(DIRECTION 1): Retype every line of the entries that follow the essay on living with nature, word for word, and leave the pictures out.

··· SELECTED EXTRACT

To live in nature is to live with nature. In the beginning, I was scared to live in a small trailer in the woods. The landscape frightened me and I didn’t want to be outside with the spiders. The sounds of wildlife at night scared me and the threat of large branches or trees falling on us felt very real...and still does to this day. However, my fear has dissipated over the years and I attribute that to lived experience and immersion in nature. In Lucy Lippards book Lure of the Local, she writes that “British geographer Denis Cosgrove describes landscape as “the external world mediated through human subjective experience.” I’d define place that way. A lived-in landscape becomes a place, which implies intimacy; a once-lived-in landscape can be a place, if explored, or remain a landscape, if simply observed.”[6] I have always been drawn towards challenging life experiences and feel this desire is very much rooted in the process of becoming and overcoming. By existing with nature, in this place, I have gained a better understanding of what it means to live in reciprocity with the land. If I care for the forest, it will care for me. While the construction and maintenance of our dwelling space at camp feels like it is always a work in progress, land stewardship has become of equal priority. Years of observation and caretaking have led to a greater knowledge of native plants, wildlife and understanding of natural cycles and patterns. With the body in motion directly in the landscape, one is able to experience it kinesthetically and allow an opening to experience its history. While there is still so much to learn about the history of the land at You and Me Camp, new layers of memory are embedded into this place with each new day. As Lippard describes in Lure of the Local, “Space defines landscape, where space combined with memory defines place.”[7] Caring for this place is a labor of love, a form of protection for the land and the memories that it once held and now holds.

······

(DIRECTION 2): From the essay on living with nature, list everything that years of observation and caretaking led to greater knowledge or understanding of.

··· DATASET EXTRACT

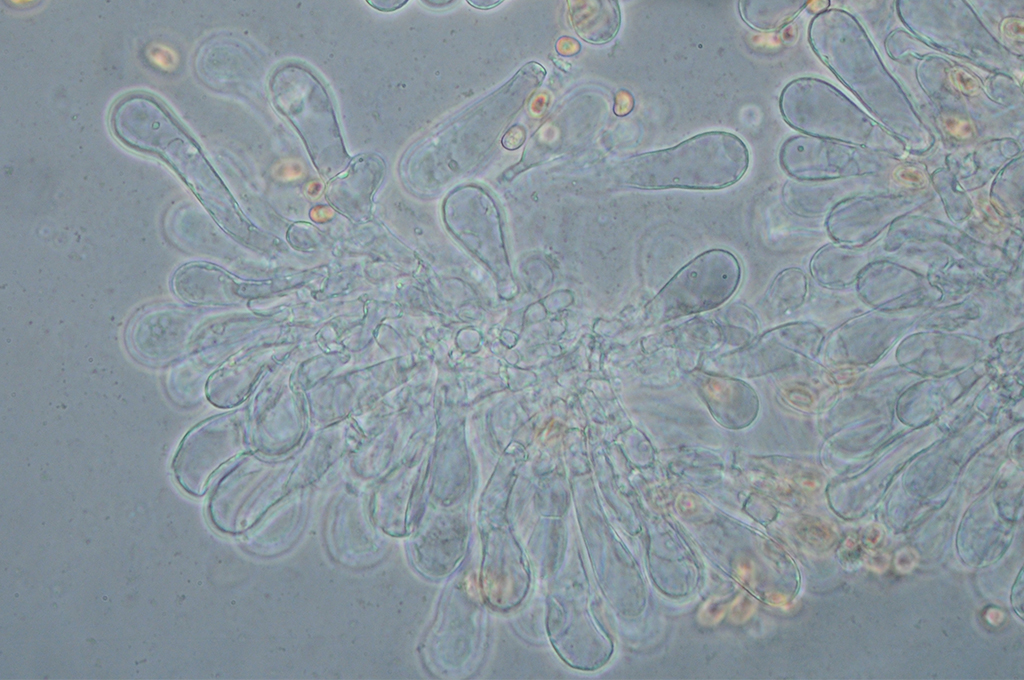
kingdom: Fungi
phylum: Basidiomycota
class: Agaricomycetes
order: Agaricales
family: Inocybaceae
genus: Inosperma
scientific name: Inosperma
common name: strågul trævlhat
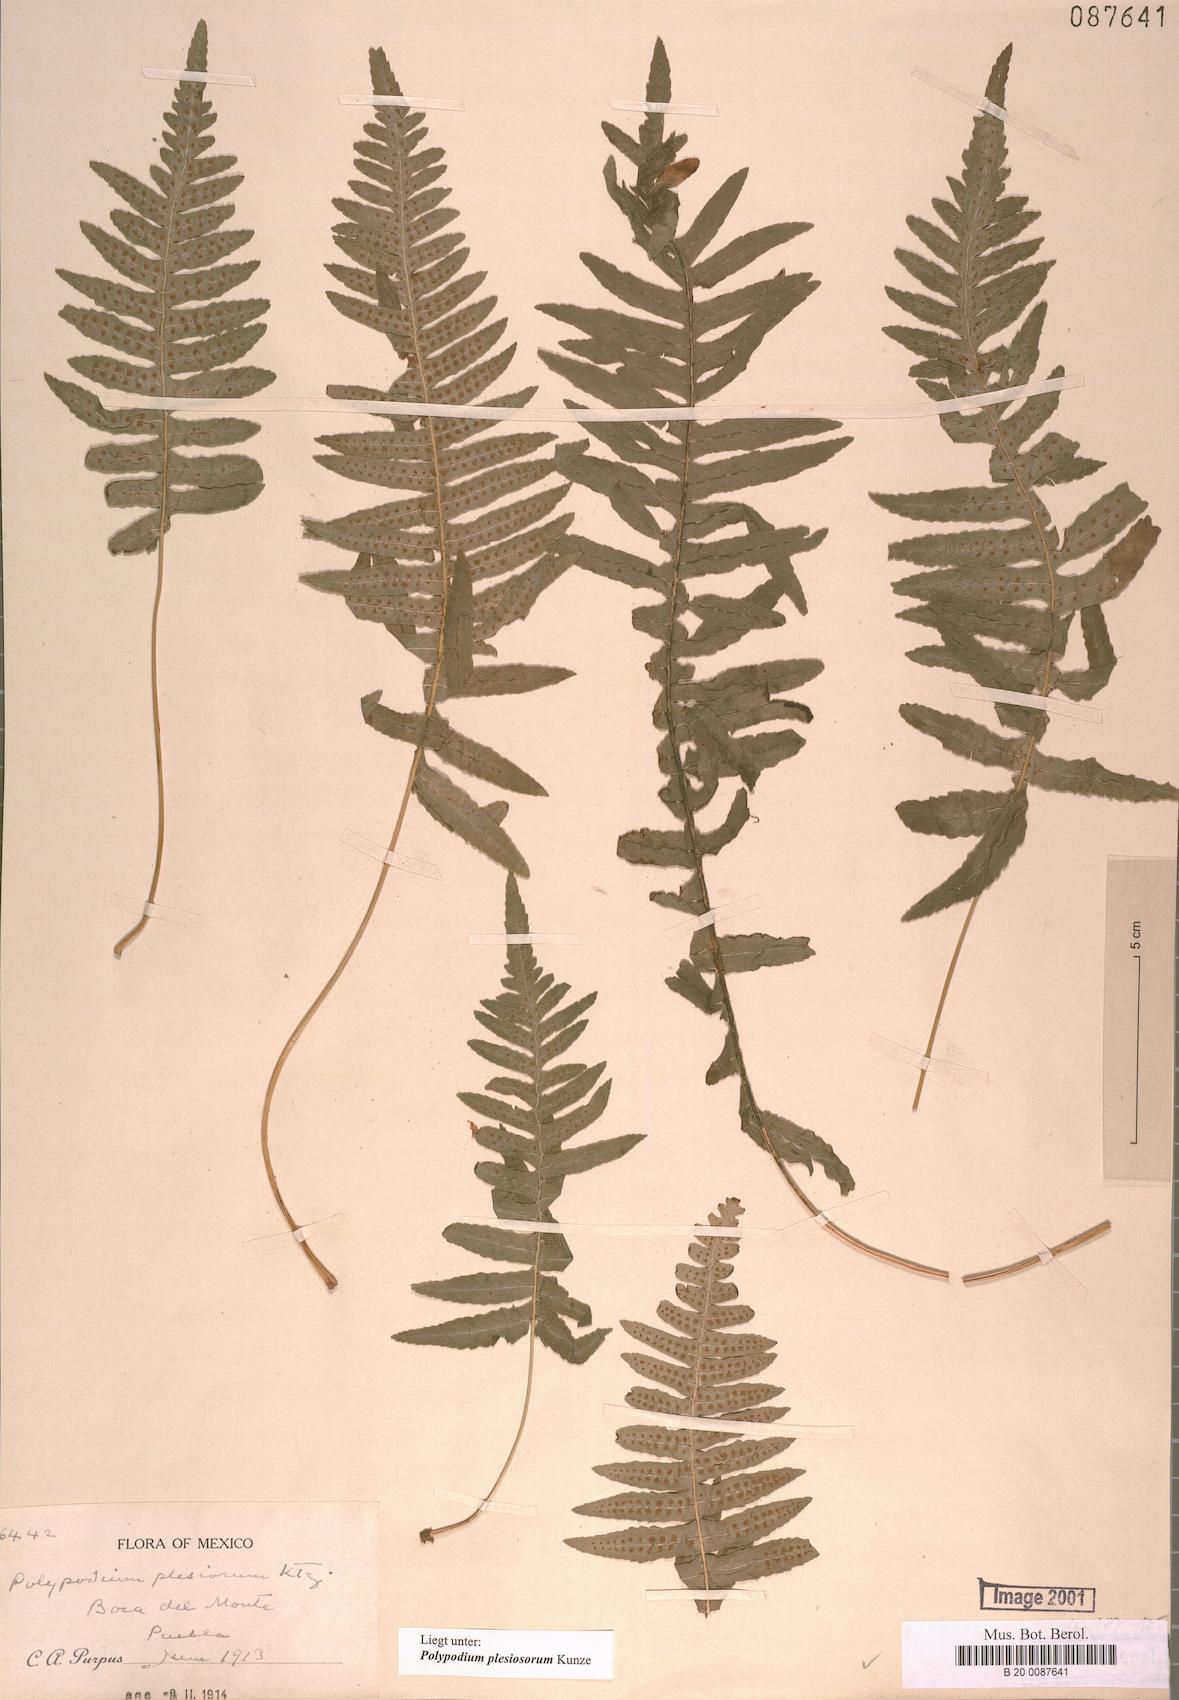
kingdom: Plantae
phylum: Tracheophyta
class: Polypodiopsida
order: Polypodiales
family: Polypodiaceae
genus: Polypodium
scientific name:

······

(WRITTEN ANSWER 1):
kingdom: Fungi
phylum: Basidiomycota
class: Agaricomycetes
order: Agaricales
family: Inocybaceae
genus: Inosperma
scientific name: Inosperma
common name: strågul trævlhat
kingdom: Plantae
phylum: Tracheophyta
class: Polypodiopsida
order: Polypodiales
family: Polypodiaceae
genus: Polypodium
scientific name:

(WRITTEN ANSWER 2):
- Native plants
- Wildlife
- Natural cycles and patterns